Atenção com a moeda. Fature em USD ou NZD deliberadamente, deixe claro quem arca com o custo da conversão e registre a taxa de câmbio spot do USD na data em que receber cada pagamento. Seu Schedule C é em dólares; "cerca de US$ 17.000" não é um lançamento contábil.
Cinco Erros que Deixam Dinheiro Parado em Wellington
- Achar que o tratado se aplica sozinho. Não se aplica. Sem certificado, sem pagamento sem retenção — primeiro retém, depois devolve.
- Deixar cada cliente adivinhar seu total. Até abril de 2027, informe cada pagador na Nova Zelândia, por escrito, sobre sua posição em relação ao limite de US$ 15.000, para que a decisão de retenção deles seja documentada e consistente.
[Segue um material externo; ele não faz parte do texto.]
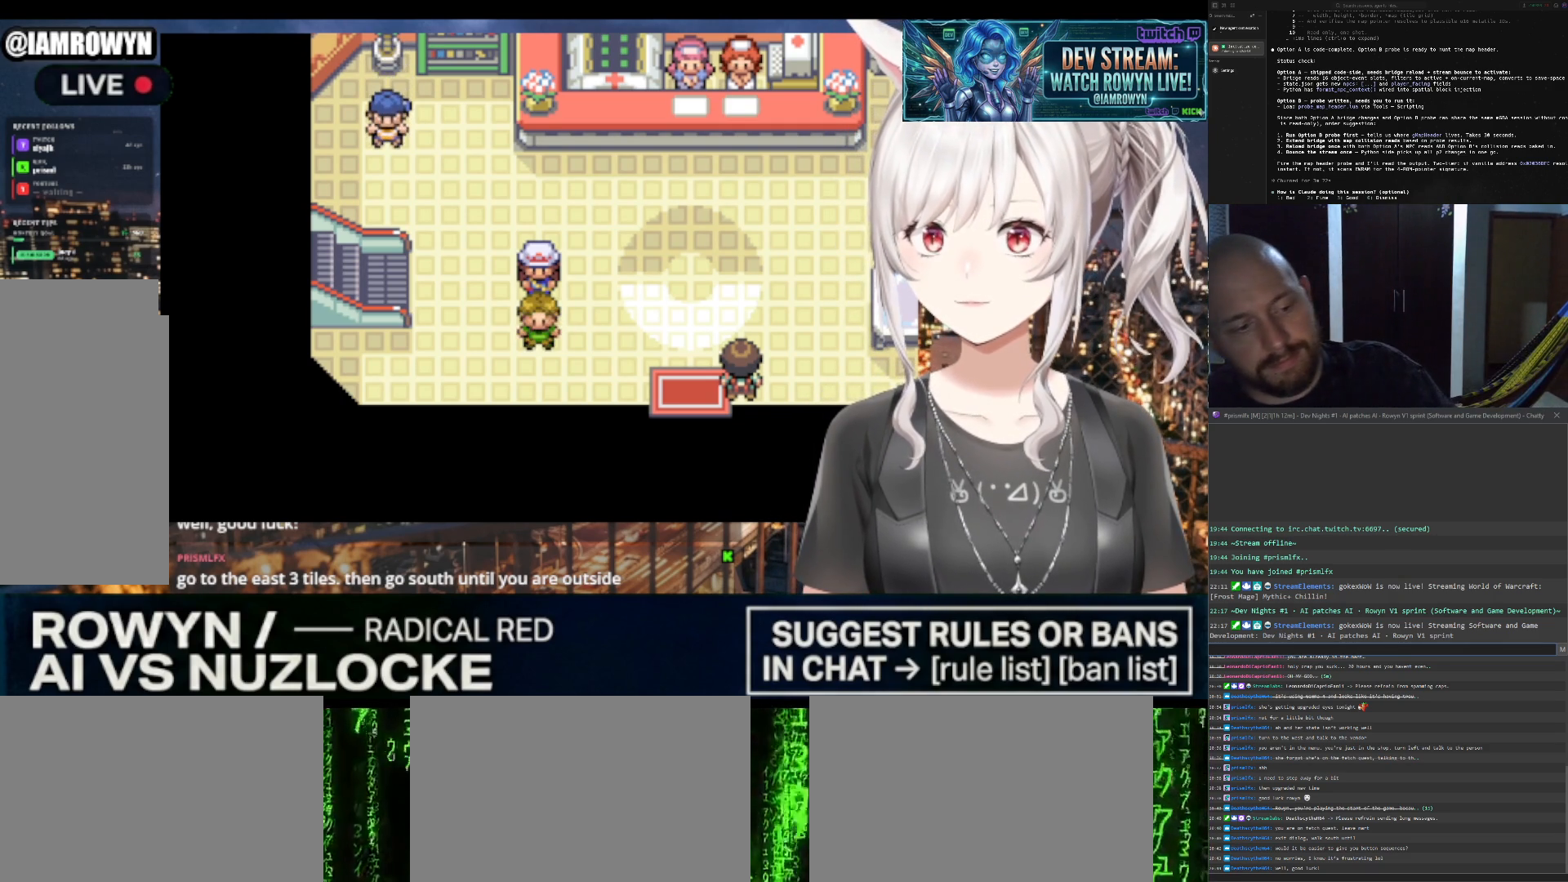
{"buttons": ["A"], "events": []}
- Precificar como se a regra dos US$ 75.000 já valesse. Contratos assinados agora para entrega além da fronteira de abril de 2027 devem especificar qual tratamento de retenção se aplica a quais faturas.
- Esquecer do reset de pagador único. Após abril de 2027, reavalie cada trabalho em andamento: clientes que retêm hoje por precaução podem conseguir parar completamente se seus próprios pagamentos ficarem abaixo de US$ 75.000.
- Misturar moedas e anos. Renda estrangeira com reivindicações de tratado, créditos e reembolsos que atravessam anos-calendário é exatamente o tipo de contabilidade que desmorona em uma planilha seis meses depois. Marque cada pagamento da Nova Zelândia com pagador, data, valor em NZD, valor em USD, retenção deduzida e status do certificado quando ele chegar — não na época do imposto.
Mantenha seus Livros Internacionais Prontos Desde a Primeira Fatura
Um cliente na Nova Zelândia pode ser uma das rendas mais estáveis que um freelancer dos EUA consegue — falam inglês, são tech-forward e estão a doze horas de fuso do dia de trabalho dos seus concorrentes. O atrito fiscal é real, mas totalmente administrável: registre-se cedo, certificado em mãos, posição do tratado documentada e cada pagamento rastreado em ambas as moedas desde o dia um.